Thanks to Mars’ weak gravity and the big dust storms that heat its thin air, the density of its upper-level atmosphere fluctuates wildly. It was so much lower than expected during the entry of the Spirit Mars rover in 2004 that, had the rover opened its parachute only 3 seconds later, it would have crashed. Scientists say we also need more data on low-altitude winds. Even if they don’t cause a crash, these upper- and lower-level winds can compromise the precision landings desired for future Mars probes.

Phoenix Mars Lander prepares to touch down
Retrorockets fire to give the Phoenix Mars Lander a gentle landing.
NASA / JPL
In early 2016, NASA will launch a follow-up to Mars Science Laboratory. If MSL finds traces of complex organic compounds, the 2016 mission will probably be Astrobiology Field Laboratory — a roving laboratory to characterize those organics in much greater detail.

But if MSL fails to find organic compounds, NASA has a problem. The ultimate goal of the agency’s unmanned Mars program is to collect Mars surface samples and fly them back to Earth for detailed study. Because such missions will be complex, expensive, and rare, scientists want to land the first one at a spot known to possess organics.

So, in the event MSL comes up empty-handed, NASA is leaning toward flying two smaller mid-size rovers in 2016 for about the same cost as a single MSL. One alternative would be to launch a second full-size MSL. Another possibility: A stationary lander could drill down as much as 30 feet (9.1 meters) to look for organics underground.

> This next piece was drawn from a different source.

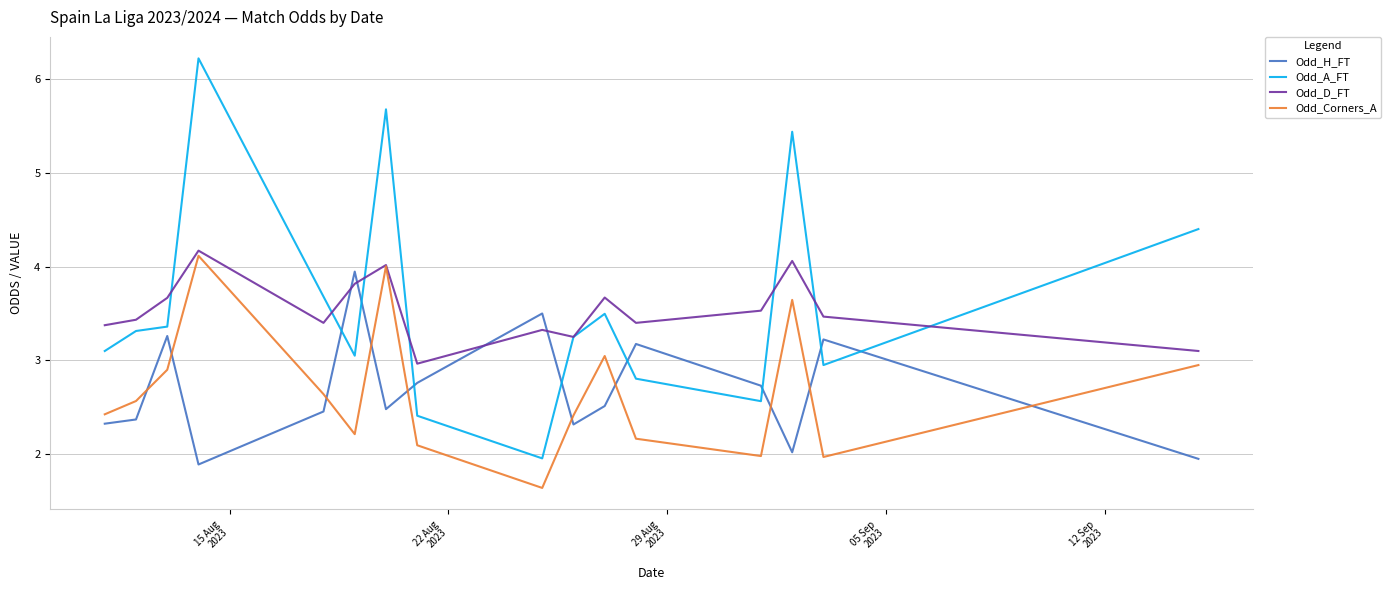

What is the difference between the maximum and minimum values in the Odd_Corners_A series?

2.5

There, any organics would be protected from solar ultraviolet light and surface peroxides.

Following another Mars Scout mission in 2018, NASA’s plan for 2020 is a Network Mission. This comprises roughly half a dozen tiny landers, scattered around Mars, carrying weather sensors and seismometers.

ARES image
If selected as the next Mars Scout mission, ARES would be the first plane to fly over another planet.
NASA
Mars sample return
Then, in 2022, comes the big mission — a Mars sample return. As envisioned, it would begin with a craft that would settle into Mars orbit and wait. Two years later, the actual sample-return lander and its Mars Ascent Vehicle (MAV) would blast off from Earth.

Once on the surface, the lander would either dispatch a small rover to collect samples from thousands of feet around its landing site and return them to the MAV, or trundle along the surface with the MAV on its back. Sample collection could last several months, then the MAV and a sample canister would blast off into Mars orbit and rendezvous with the waiting orbiter, which would return to Earth and drop off the samples in a small reentry capsule.

It’s a devilishly complex mission. NASA has pushed it further into the future both because of its high cost — nearly $5 billion — and because it requires at least a decade’s work on technologies needed to make it happen, like automated rendezvous. NASA, says Doug McCuistion, is interested in international collaboration but wants to make sure that it “is not on the critical path to program success.” But he also says that Mars sample return is so involved and expensive, NASA may well have to turn the mission international.

There’s been a slight change of focus, too. The first mission may deliver only about 2 pounds (0.9 kilogram) of samples, sp there’s a very good chance the it won’t turn up evidence for present or fossil life. “If you hang the Mars program on just ‘finding the bug’ and you don’t find the bug, your program is dead,” observed one COMPLEX speaker.

For this reason, NASA is defining the real goal of its Mars program as “understanding the evolution of Mars and its climate, and the degree of availability of the building blocks of life over time.” But even with the goal rephrased in this way, it’s obvious that proper exploration of the Red Planet program will take a very long time.